Monday, March 3, 2008

Esclavitud en el siglo XXI
Jorge A. López Machado era el cheche del barrio. Era alto, de pelo lacio marrón oscuro, blanco, fuerte, atlético, usaba espejuelos pero eso no lo detenía, claro está eran sus ojos lo que mas atraía a las chicas. No importaba sus logros académicos, pues, Jorge era conocido como un buen don Juan. Desde los 15 años había conocido el placer que crece entre las piernas de los hombres. No tan solo se masturbaba regularmente, sino que había aprendido el arte de seducir; a los 15 había logrado seducir a una pequeñuela de 12 en el baño de la escuela.
Jorge se veía con una urgencia hormonal de satisfacer sus deseos eróticos a como diera lugar.

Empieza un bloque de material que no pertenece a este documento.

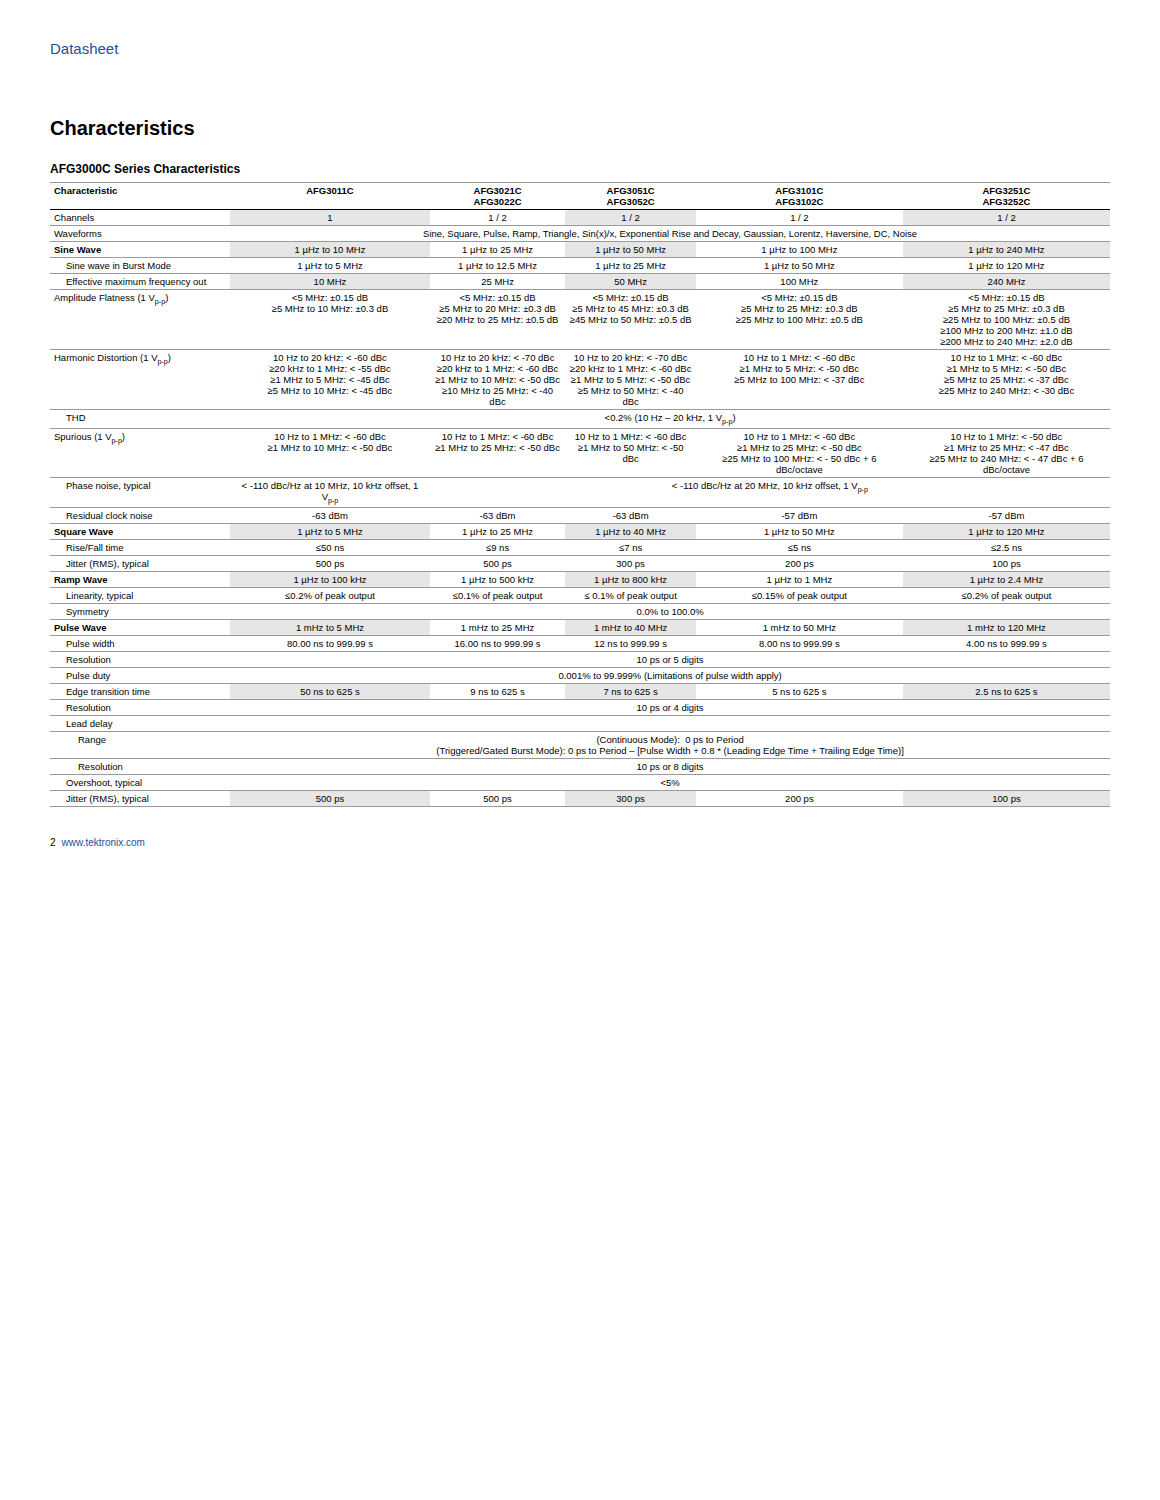Datasheet
Characteristics
AFG3000C Series Characteristics
| Characteristic | AFG3011C | AFG3021C AFG3022C | AFG3051C AFG3052C | AFG3101C AFG3102C | AFG3251C AFG3252C |
| --- | --- | --- | --- | --- | --- |
| Channels | 1 | 1 / 2 | 1 / 2 | 1 / 2 | 1 / 2 |
| Waveforms | Sine, Square, Pulse, Ramp, Triangle, Sin(x)/x, Exponential Rise and Decay, Gaussian, Lorentz, Haversine, DC, Noise |
| Sine Wave | 1 µHz to 10 MHz | 1 µHz to 25 MHz | 1 µHz to 50 MHz | 1 µHz to 100 MHz | 1 µHz to 240 MHz |
| Sine wave in Burst Mode | 1 µHz to 5 MHz | 1 µHz to 12.5 MHz | 1 µHz to 25 MHz | 1 µHz to 50 MHz | 1 µHz to 120 MHz |
| Effective maximum frequency out | 10 MHz | 25 MHz | 50 MHz | 100 MHz | 240 MHz |
| Amplitude Flatness (1 V p-p ) | <5 MHz: ±0.15 dB ≥5 MHz to 10 MHz: ±0.3 dB | <5 MHz: ±0.15 dB ≥5 MHz to 20 MHz: ±0.3 dB ≥20 MHz to 25 MHz: ±0.5 dB | <5 MHz: ±0.15 dB ≥5 MHz to 45 MHz: ±0.3 dB ≥45 MHz to 50 MHz: ±0.5 dB | <5 MHz: ±0.15 dB ≥5 MHz to 25 MHz: ±0.3 dB ≥25 MHz to 100 MHz: ±0.5 dB | <5 MHz: ±0.15 dB ≥5 MHz to 25 MHz: ±0.3 dB ≥25 MHz to 100 MHz: ±0.5 dB ≥100 MHz to 200 MHz: ±1.0 dB ≥200 MHz to 240 MHz: ±2.0 dB |
| Harmonic Distortion (1 V p-p ) | 10 Hz to 20 kHz: < -60 dBc ≥20 kHz to 1 MHz: < -55 dBc ≥1 MHz to 5 MHz: < -45 dBc ≥5 MHz to 10 MHz: < -45 dBc | 10 Hz to 20 kHz: < -70 dBc ≥20 kHz to 1 MHz: < -60 dBc ≥1 MHz to 10 MHz: < -50 dBc ≥10 MHz to 25 MHz: < -40 dBc | 10 Hz to 20 kHz: < -70 dBc ≥20 kHz to 1 MHz: < -60 dBc ≥1 MHz to 5 MHz: < -50 dBc ≥5 MHz to 50 MHz: < -40 dBc | 10 Hz to 1 MHz: < -60 dBc ≥1 MHz to 5 MHz: < -50 dBc ≥5 MHz to 100 MHz: < -37 dBc | 10 Hz to 1 MHz: < -60 dBc ≥1 MHz to 5 MHz: < -50 dBc ≥5 MHz to 25 MHz: < -37 dBc ≥25 MHz to 240 MHz: < -30 dBc |
| THD | <0.2% (10 Hz – 20 kHz, 1 V p-p ) |
| Spurious (1 V p-p ) | 10 Hz to 1 MHz: < -60 dBc ≥1 MHz to 10 MHz: < -50 dBc | 10 Hz to 1 MHz: < -60 dBc ≥1 MHz to 25 MHz: < -50 dBc | 10 Hz to 1 MHz: < -60 dBc ≥1 MHz to 50 MHz: < -50 dBc | 10 Hz to 1 MHz: < -60 dBc ≥1 MHz to 25 MHz: < -50 dBc ≥25 MHz to 100 MHz: < - 50 dBc + 6 dBc/octave | 10 Hz to 1 MHz: < -50 dBc ≥1 MHz to 25 MHz: < -47 dBc ≥25 MHz to 240 MHz: < - 47 dBc + 6 dBc/octave |
| Phase noise, typical | < -110 dBc/Hz at 10 MHz, 10 kHz offset, 1 V p-p | < -110 dBc/Hz at 20 MHz, 10 kHz offset, 1 V p-p |
| Residual clock noise | -63 dBm | -63 dBm | -63 dBm | -57 dBm | -57 dBm |
| Square Wave | 1 µHz to 5 MHz | 1 µHz to 25 MHz | 1 µHz to 40 MHz | 1 µHz to 50 MHz | 1 µHz to 120 MHz |
| Rise/Fall time | ≤50 ns | ≤9 ns | ≤7 ns | ≤5 ns | ≤2.5 ns |
| Jitter (RMS), typical | 500 ps | 500 ps | 300 ps | 200 ps | 100 ps |
| Ramp Wave | 1 µHz to 100 kHz | 1 µHz to 500 kHz | 1 µHz to 800 kHz | 1 µHz to 1 MHz | 1 µHz to 2.4 MHz |
| Linearity, typical | ≤0.2% of peak output | ≤0.1% of peak output | ≤ 0.1% of peak output | ≤0.15% of peak output | ≤0.2% of peak output |
| Symmetry | 0.0% to 100.0% |
| Pulse Wave | 1 mHz to 5 MHz | 1 mHz to 25 MHz | 1 mHz to 40 MHz | 1 mHz to 50 MHz | 1 mHz to 120 MHz |
| Pulse width | 80.00 ns to 999.99 s | 16.00 ns to 999.99 s | 12 ns to 999.99 s | 8.00 ns to 999.99 s | 4.00 ns to 999.99 s |
| Resolution | 10 ps or 5 digits |
| Pulse duty | 0.001% to 99.999% (Limitations of pulse width apply) |
| Edge transition time | 50 ns to 625 s | 9 ns to 625 s | 7 ns to 625 s | 5 ns to 625 s | 2.5 ns to 625 s |
| Resolution | 10 ps or 4 digits |
| Lead delay | |
| Range | (Continuous Mode): 0 ps to Period (Triggered/Gated Burst Mode): 0 ps to Period – [Pulse Width + 0.8 * (Leading Edge Time + Trailing Edge Time)] |
| Resolution | 10 ps or 8 digits |
| Overshoot, typical | <5% |
| Jitter (RMS), typical | 500 ps | 500 ps | 300 ps | 200 ps | 100 ps |
2 www.tektronix.com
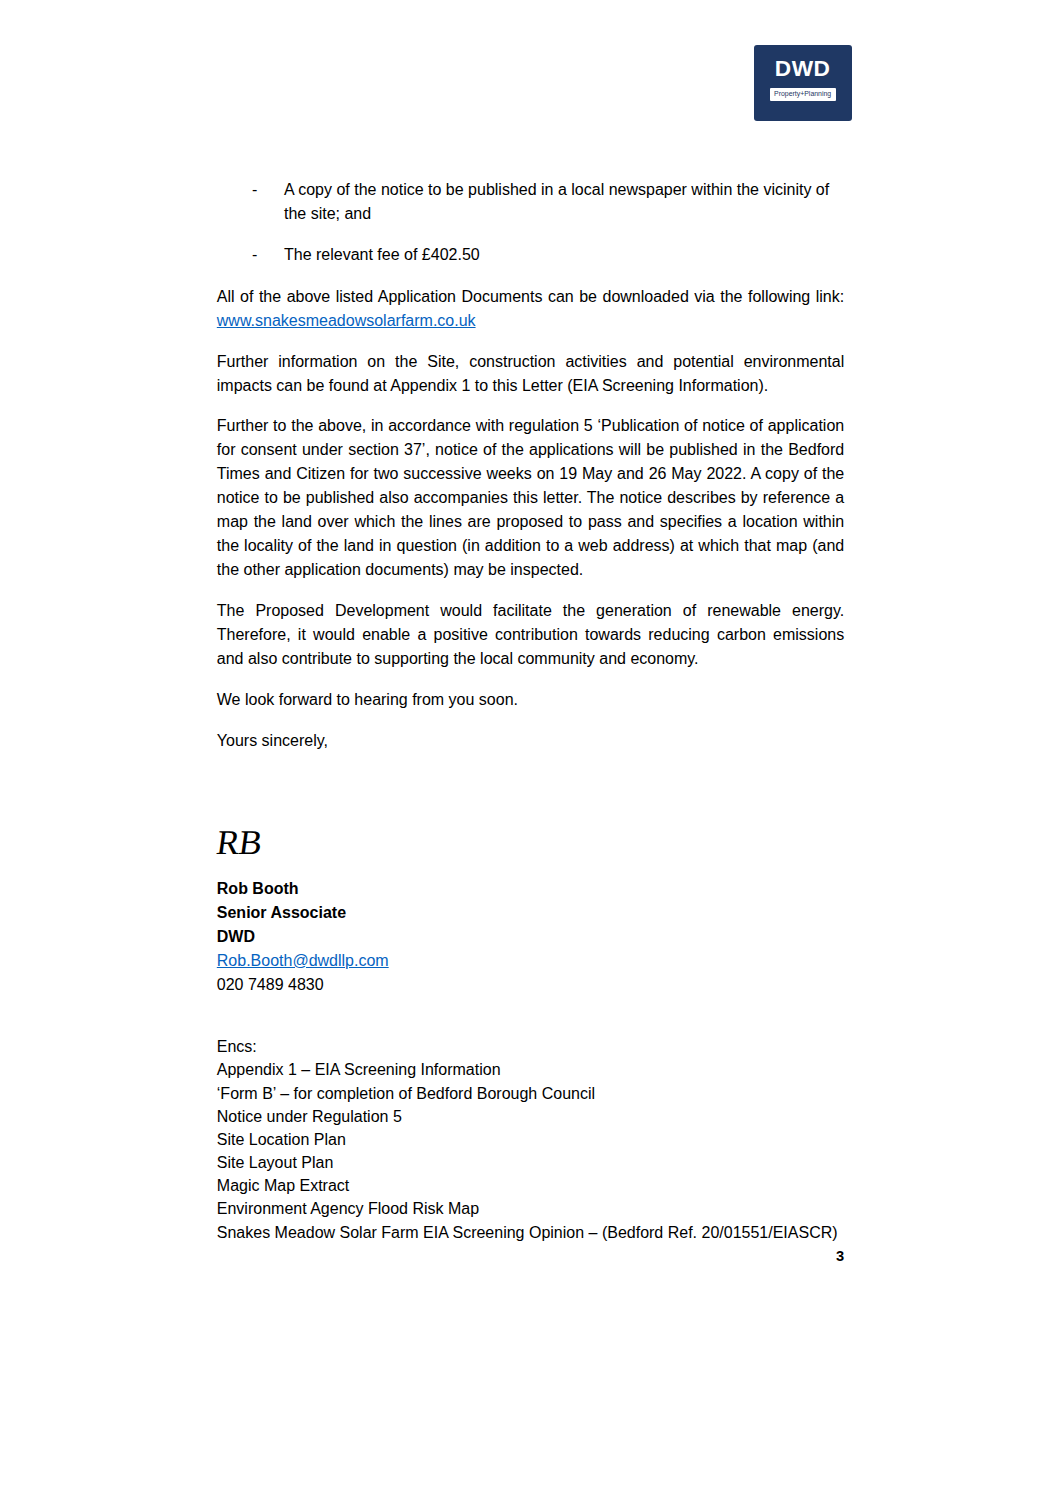DWD
Property+Planning
A copy of the notice to be published in a local newspaper within the vicinity of the site; and
The relevant fee of £402.50
All of the above listed Application Documents can be downloaded via the following link: www.snakesmeadowsolarfarm.co.uk
Further information on the Site, construction activities and potential environmental impacts can be found at Appendix 1 to this Letter (EIA Screening Information).
Further to the above, in accordance with regulation 5 ‘Publication of notice of application for consent under section 37’, notice of the applications will be published in the Bedford Times and Citizen for two successive weeks on 19 May and 26 May 2022. A copy of the notice to be published also accompanies this letter. The notice describes by reference a map the land over which the lines are proposed to pass and specifies a location within the locality of the land in question (in addition to a web address) at which that map (and the other application documents) may be inspected.
The Proposed Development would facilitate the generation of renewable energy. Therefore, it would enable a positive contribution towards reducing carbon emissions and also contribute to supporting the local community and economy.
We look forward to hearing from you soon.
Yours sincerely,
RB
Rob Booth
Senior Associate
DWD
Rob.Booth@dwdllp.com
020 7489 4830
Encs:
Appendix 1 – EIA Screening Information
‘Form B’ – for completion of Bedford Borough Council
Notice under Regulation 5
Site Location Plan
Site Layout Plan
Magic Map Extract
Environment Agency Flood Risk Map
Snakes Meadow Solar Farm EIA Screening Opinion – (Bedford Ref. 20/01551/EIASCR)
3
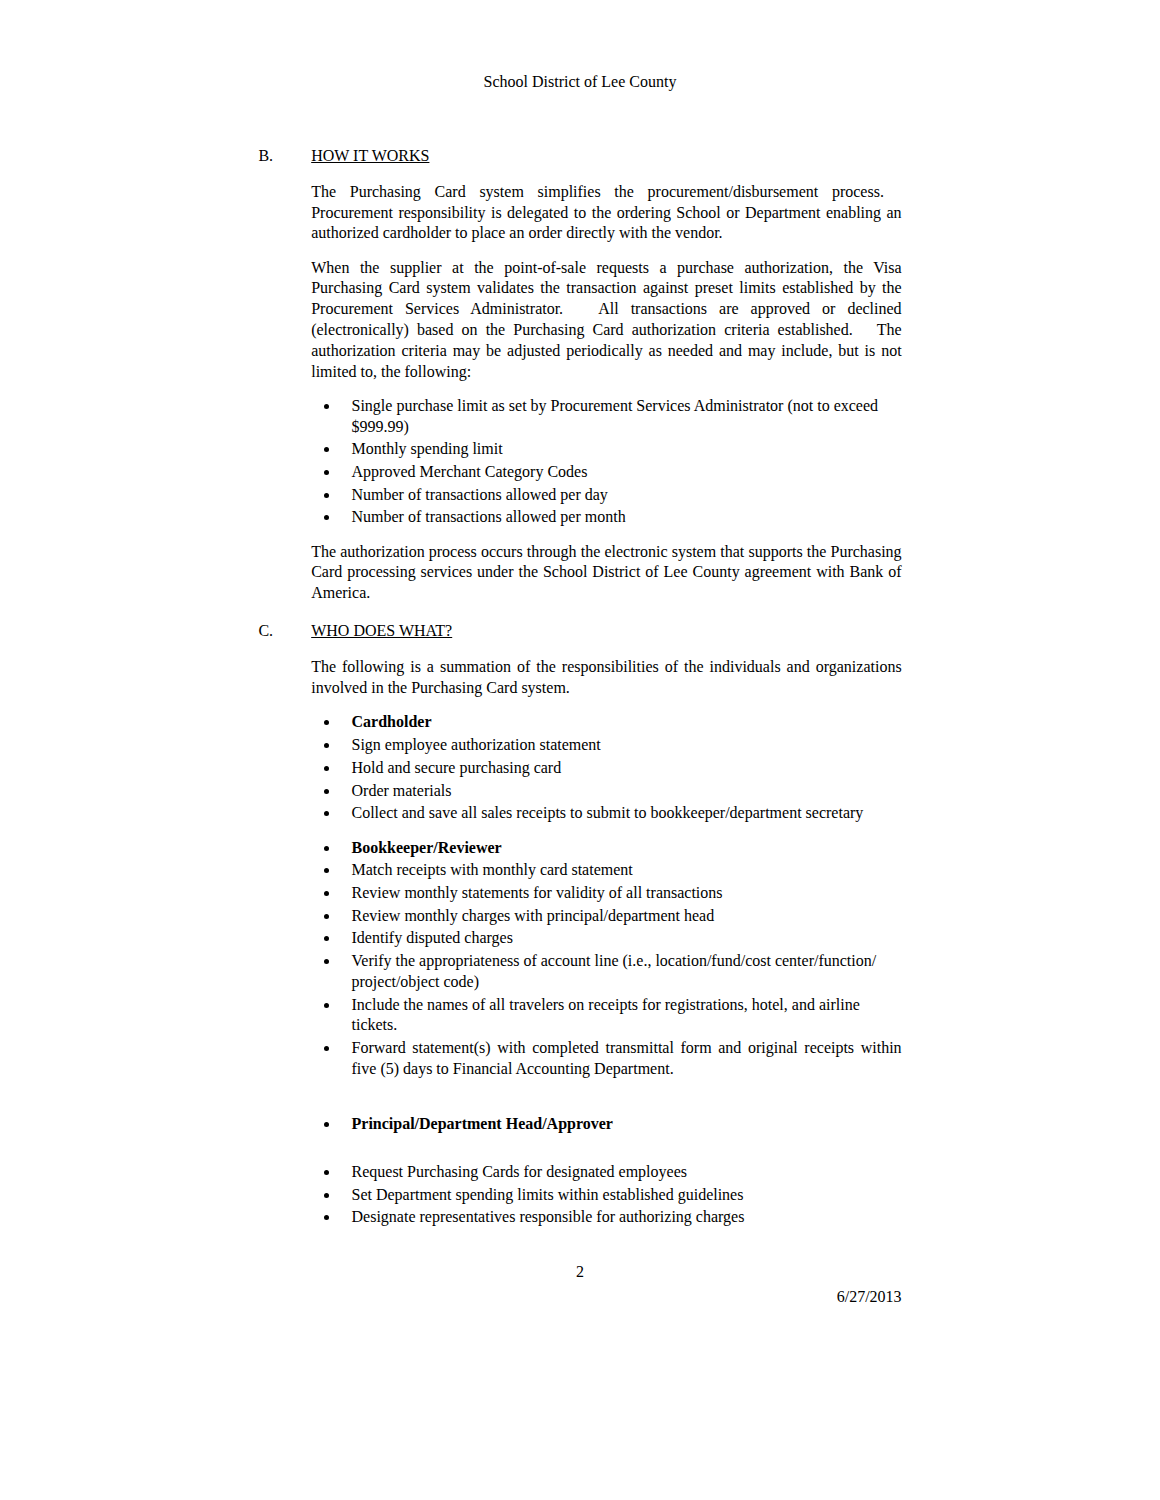School District of Lee County
B.
HOW IT WORKS
The Purchasing Card system simplifies the procurement/disbursement process. Procurement responsibility is delegated to the ordering School or Department enabling an authorized cardholder to place an order directly with the vendor.
When the supplier at the point-of-sale requests a purchase authorization, the Visa Purchasing Card system validates the transaction against preset limits established by the Procurement Services Administrator. All transactions are approved or declined (electronically) based on the Purchasing Card authorization criteria established. The authorization criteria may be adjusted periodically as needed and may include, but is not limited to, the following:
Single purchase limit as set by Procurement Services Administrator (not to exceed $999.99)
Monthly spending limit
Approved Merchant Category Codes
Number of transactions allowed per day
Number of transactions allowed per month
The authorization process occurs through the electronic system that supports the Purchasing Card processing services under the School District of Lee County agreement with Bank of America.
C.
WHO DOES WHAT?
The following is a summation of the responsibilities of the individuals and organizations involved in the Purchasing Card system.
Cardholder
Sign employee authorization statement
Hold and secure purchasing card
Order materials
Collect and save all sales receipts to submit to bookkeeper/department secretary
Bookkeeper/Reviewer
Match receipts with monthly card statement
Review monthly statements for validity of all transactions
Review monthly charges with principal/department head
Identify disputed charges
Verify the appropriateness of account line (i.e., location/fund/cost center/function/ project/object code)
Include the names of all travelers on receipts for registrations, hotel, and airline tickets.
Forward statement(s) with completed transmittal form and original receipts within five (5) days to Financial Accounting Department.
Principal/Department Head/Approver
Request Purchasing Cards for designated employees
Set Department spending limits within established guidelines
Designate representatives responsible for authorizing charges
2
6/27/2013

Primero venia la labia: “¡Pero qué buena tu estas hoy mami!”, “¡Diablo bebe que hermosa te ves hoy!” Después, venia la invitación a salir, la cual el por supuesto no aceptaba no como respuesta. Ya cuando tenía a su presa en la mira, que ella misma había puesto la cuerda sobre su cuello, se convertía de un lindo gatito a un tigre come hombres, bueno en este caso come mujeres. ¡Qué fácil se lo hacían las mujeres! Por supuesto, Jorge no miraba las mujeres confiadas, felices e independientes. El tenía un sexto sentido innato que podía casi oler a las chicas necesitadas, con problemas emocionales, que necesitasen un objeto o persona que satisficiera sus necesidades o que fuesen el gran embuste del príncipe azul.
Jorge conoció a Mara Sofía en un pub del viejo San Juan. Le compro un traguito, se fueron a perrear, claro siempre contra la pared, y luego sin conocerse metían sus lenguas en las bocas de cada uno. Mara estaba un poco picadita, y Jorge completamente cuerdo. Él sabia mejor que emborracharse, digo él es atleta, y además si se emborrachaba no podía disfrutar el placer sexual como a él le gustaba. Poco a poco, Mara, una chica de ojos verde, trigueñita de pelo lacio negro largo, de unas caderas boricuas, y unos pechos de golondrina, empezó a sentirse completamente atrapada en la jaula del tigre. Era seducida por los piropos, saetas con anestesia, que le embobaban el corazón, la razón, y todos sus sentidos que le gritaban: ¡PELIGRO!
Era muy tarde. Jorge logro su objetivo. Mara Sofía se convirtió en la presa perfecta pues era emocionalmente inestable desde muy pequeña, rebelde contra unos padres cristianos conservadores, y orgullosa. No recibía consejos de nadie, a menos que se viera embarrada en las fosas más bajas del mundo. Quedo embarazada, y sin ni siquiera darle cabeza o pelear por la vida de su criatura siguió las órdenes de Jorge al pie de la letra. Lentamente las cadenas de la marioneta sexual de Jorge se iban fortaleciendo en el falso amor pasional.
Sus amigos de bien, trataban de ayudarle. Pero ella, aunque aparentaba hacerles caso, escuchaba por un oído y las palabras le salían por el otro. Ignorantemente, le contaba todo a Jorgito, quien solo podía ver el peligro de perder a su esclava sexual preferida. Sus celos eran como un fuego salvaje silvestre, que rugía más fuerte que un mar bravío. Es así como Jorge lentamente alejaba a Mara de sus verdaderas amistades, aquellos que podían enseñarle lo que era realmente el amor.
Cuando Mara quería darse a respetar, siguiendo los consejos de sus amistades verdaderas, Jorge se le echaba a llorar; era un llanto de engaño y manipulador forzándola, gracias a su inestabilidad emocional, volver con él una y otra vez.
Mara murió con una cara amoreteada; Jorge, feliz, en la cama, penetrando ya a la que sería su próxima víctima, sin resentimientos, sin pensar en lo que había sucedido, su pene bien erecto, y su corazón frio como una cripta, y áspero y tiesa como la piel de un muerto.